Work to complete - The output should contain the listing word for word and no pictures.

Given information -
╔══

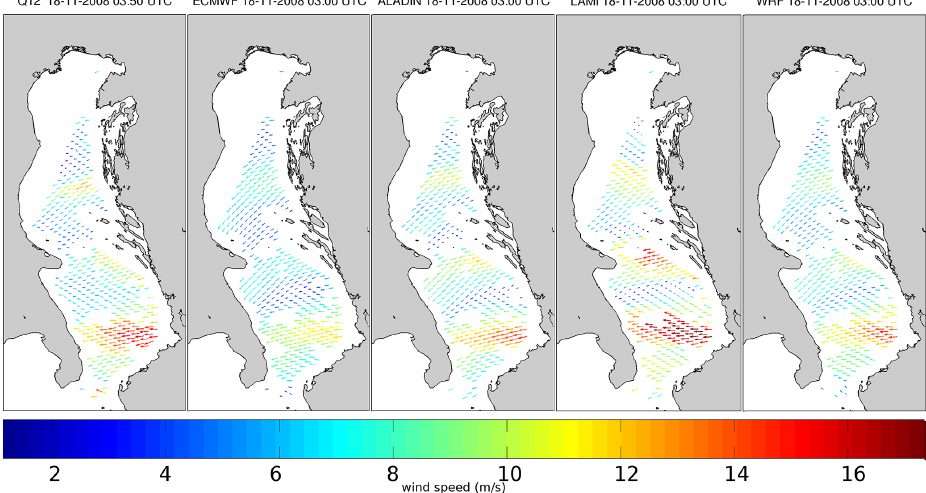
Figure 2. Sea surface wind fields on 18 November. From left to right: the scatterometer pass at 03:50 UTC, and the models wind fields (ECMWF, ALADIN, COSMO-LAMI, WRF) at 03:00 UTC. The maps are rotated 40 ◦ clockwise. The colorbar corresponds to the wind intensity, in ms − 1 , of the vector plots in the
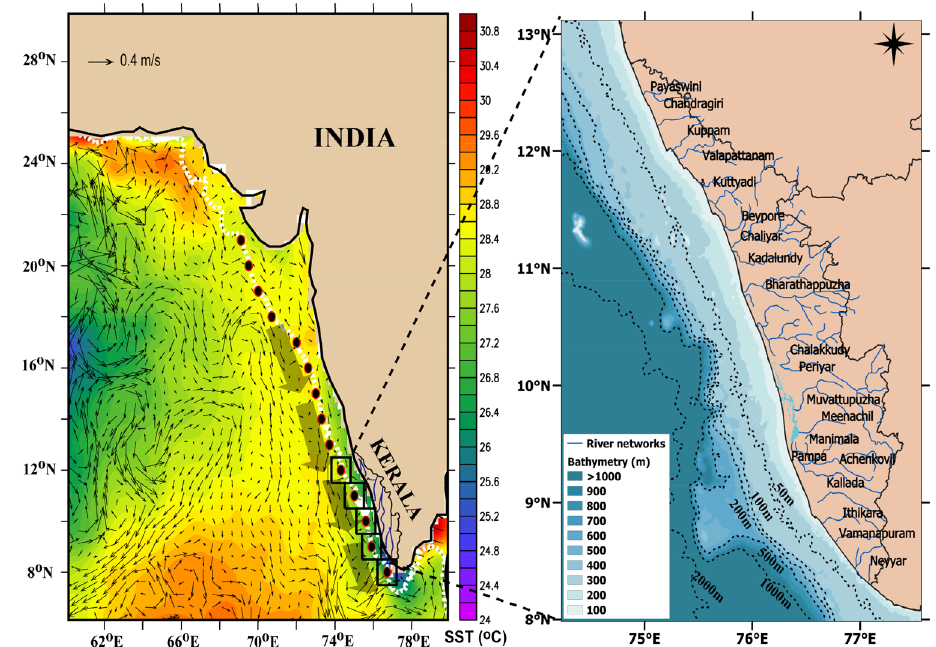
Figure 2. Location map of the eastern Arabian Sea showing the study area (left panel). Red circles filled with black are the station locations from where in situ water column data were collected during 3rd to 28th August 2017. The white dashed line represents the 200 m depth contour. Shading is the sea surface temperature (SST, °C) and overlaid vectors represent the geostrophic current both for August 2017 obtained from NOAA and CMEMS respectively. The black squares are the boxes centered at in situ stations from 8° to 12° N used for the calculation of time series of various parameters. The wide grey-shaded arrows along the EAS represent the West India Coastal Current (WICC). The river network map of Kerala along with bathymetry is also given (right Panel). Figure was created using using Ferret and QGIS software. See text for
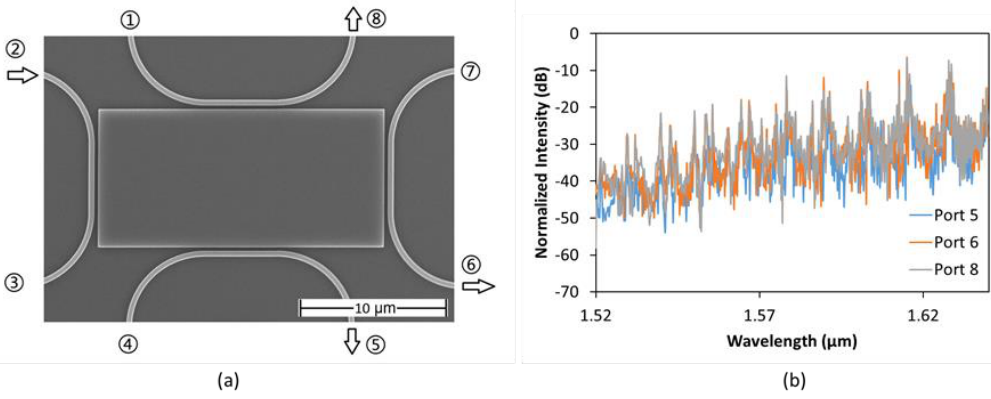
Figure 10. ( a ) SEM image of the fabricated design; ( b ) Experimental optical spectra from ports 5, 6, and 8 when port 2 is excited.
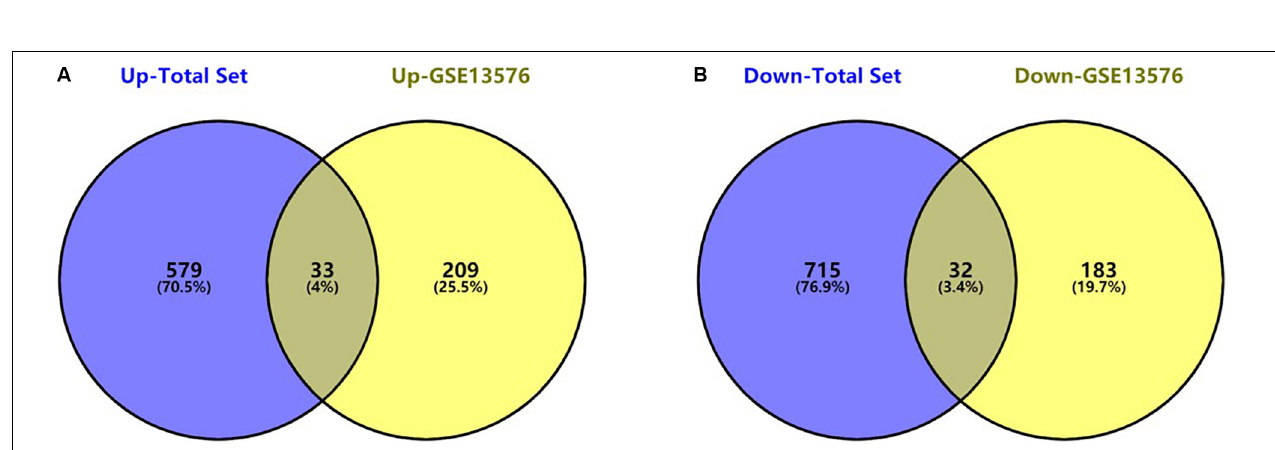
FIGURE 3 | Commonly changed DEGs in Total Set and GSE13576. (A) Upregulated genes in two datasets (33 common DEGs) (B) Downregulated genes in two datasets (32 common DEGs).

╚══

Result for this task -
Figure 2. Sea surface wind fields on 18 November. From left to right: the scatterometer pass at 03:50 UTC, and the models wind fields (ECMWF, ALADIN, COSMO-LAMI, WRF) at 03:00 UTC. The maps are rotated 40 ◦ clockwise. The colorbar corresponds to the wind intensity, in ms − 1 , of the vector plots in the
Figure 2. Location map of the eastern Arabian Sea showing the study area (left panel). Red circles filled with black are the station locations from where in situ water column data were collected during 3rd to 28th August 2017. The white dashed line represents the 200 m depth contour. Shading is the sea surface temperature (SST, °C) and overlaid vectors represent the geostrophic current both for August 2017 obtained from NOAA and CMEMS respectively. The black squares are the boxes centered at in situ stations from 8° to 12° N used for the calculation of time series of various parameters. The wide grey-shaded arrows along the EAS represent the West India Coastal Current (WICC). The river network map of Kerala along with bathymetry is also given (right Panel). Figure was created using using Ferret and QGIS software. See text for
Figure 10. ( a ) SEM image of the fabricated design; ( b ) Experimental optical spectra from ports 5, 6, and 8 when port 2 is excited.
FIGURE 3 | Commonly changed DEGs in Total Set and GSE13576. (A) Upregulated genes in two datasets (33 common DEGs) (B) Downregulated genes in two datasets (32 common DEGs).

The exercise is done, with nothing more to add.